Research in Geometry, String Compactifications, and Mathematical String Theory

几何、弦紧化和数学弦理论研究

• 批准号: 1417410
• 负责人: Eric Sharpe
• 金额: $ 15万
• 依托单位: Virginia Polytechnic Institute and State University
• 依托单位国家: 美国
• 项目类别: Continuing Grant
• 财政年份: 2014
• 资助国家: 美国
• 起止时间: 2014-07-01 至 2017-10-31
• 项目状态: 已结题
• 来源: https://www.nsf.gov/awardsearch/showAward?AWD_ID=1417410&HistoricalAwards=false
• 关键词: Research; Geometry; String; Compactifications; Mathematical

This award funds the research activities of Professor Eric Sharpe at Virginia Polytechnic Institute and State University. The goal of this project is to further develop technical tools and methods used to help extract real-world physics from string theory, the leading contender to unify general relativity with quantum field theory, two of the most significant developments of twentieth-century physics. The price one pays for that unification is a prediction that the world has more than four spacetime dimensions. One standard proposal to resolve that discrepancy is via a `compactification' of string theory, in which the extra dimensions are rolled up on some small compact space. It can be shown that the geometry and topology of that small compact space determine low-energy four-dimensional physics. This project will further develop tools and techniques for understanding compactifications of string theory and the predictions of various compactifications for low-energy four-dimensional physics.Technically, Professor Sharpe will study `gauged linear sigma models' (GLSM's), one of the most powerful tools used to study string compactifications.
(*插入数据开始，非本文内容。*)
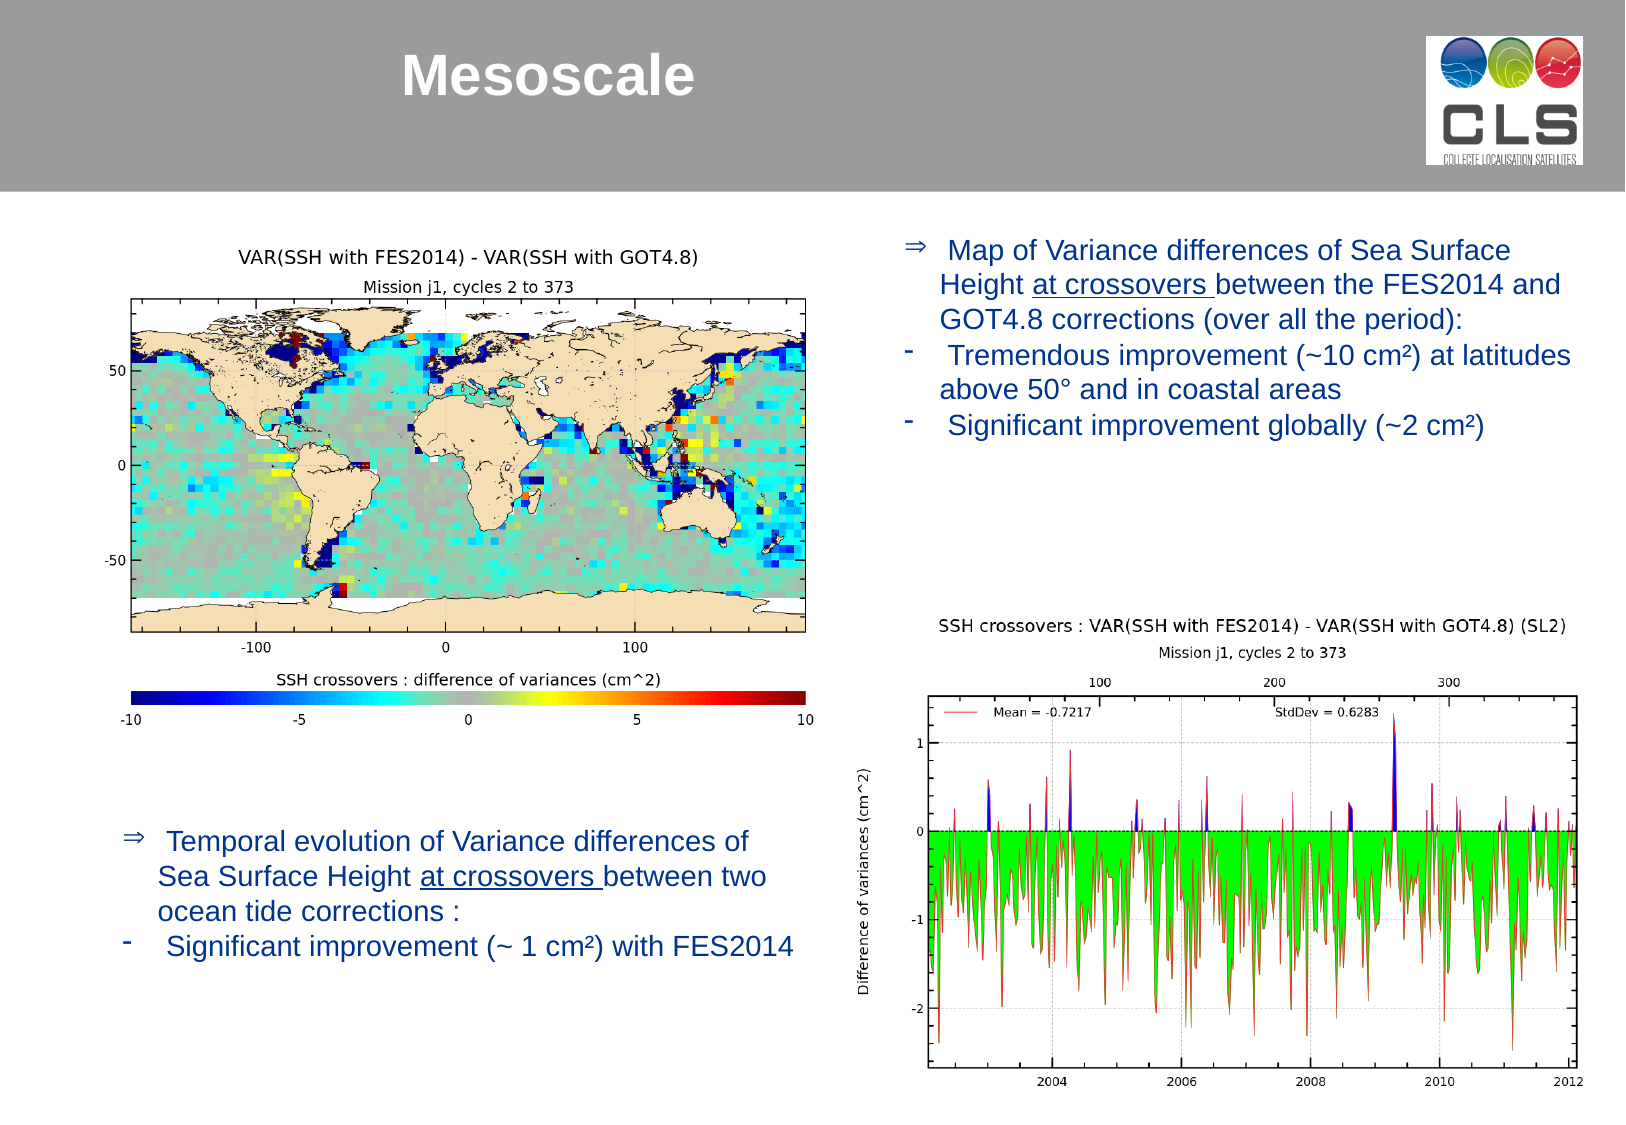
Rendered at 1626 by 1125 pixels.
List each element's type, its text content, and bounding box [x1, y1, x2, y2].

text_box Mesoscale [386, 40, 1162, 119]
picture [1426, 36, 1583, 165]
text_box Map of Variance differences of Sea Surface Height at crossovers between the FES2014 and GOT4.8 corrections (over all the period): Tremendous improvement (~10 cm²) at latitudes above 50° and in coastal areas Significant improvement globally (~2 cm²) [889, 223, 1599, 553]
text_box Temporal evolution of Variance differences of Sea Surface Height at crossovers between two ocean tide corrections : Significant improvement (~ 1 cm²) with FES2014 [107, 814, 817, 970]
picture [48, 225, 1604, 1113]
These tools have undergone a striking series of advances within the last few years. One part of that effort will revolve around extending the technology of supersymmetric localization in two-dimensional theories. As another part, Professor Sharpe will study dualities in nonabelian (2,2) and (0,2) supersymmetric gauge theories in two dimensions. Professor Sharpe will also continue developing quantum sheaf cohomology, a mathematical generalization of ordinary quantum cohomology that determines stringy nonperturbative corrections to charged matter couplings in heterotic string compactifications, with a special focus on understanding quantum sheaf cohomology in Grassmannians and other objects built via nonabelian GLSM's, as a stepping-stone to computing quantum sheaf cohomology in compact Calabi-Yau manifolds.

该奖项为弗吉尼亚理工学院和州立大学的Eric Sharpe教授的研究活动提供资金。 该项目的目标是进一步开发技术工具和方法，用于帮助从弦理论中提取现实世界的物理学，弦理论是统一广义相对论与量子场论的主要竞争者，这是20世纪物理学最重要的两个发展。 人们为这种统一所付出的代价是预言世界有多于四维的时空。 解决这个矛盾的一个标准建议是通过弦理论的“紧化”，其中额外的维度被卷起在一些小的紧凑空间中。 可以证明，这个小的紧致空间的几何和拓扑决定了低能四维物理。 这个项目将进一步发展工具和技术，以理解弦理论的紧化和各种低能量四维物理紧化的预测。在技术上，夏普教授将研究“规范线性西格玛模型”（GLSM），用于研究弦紧化的最强大的工具之一。 这些工具在过去几年中经历了一系列惊人的进步。 这项工作的一部分将围绕着在二维理论中扩展超对称定位技术。 作为另一部分，夏普教授将研究非阿贝尔（2，2）和（0，2）超对称规范理论在二维的对偶。 夏普教授还将继续开发量子层上同调，普通量子上同调的数学推广，确定杂合弦紧化中带电物质耦合的弦非微扰校正，特别关注理解Grassmannians和通过nonabelian GLSM构建的其他对象中的量子层上同调，作为计算紧凑的Calabi-Yau流形中量子层上同调的垫脚石。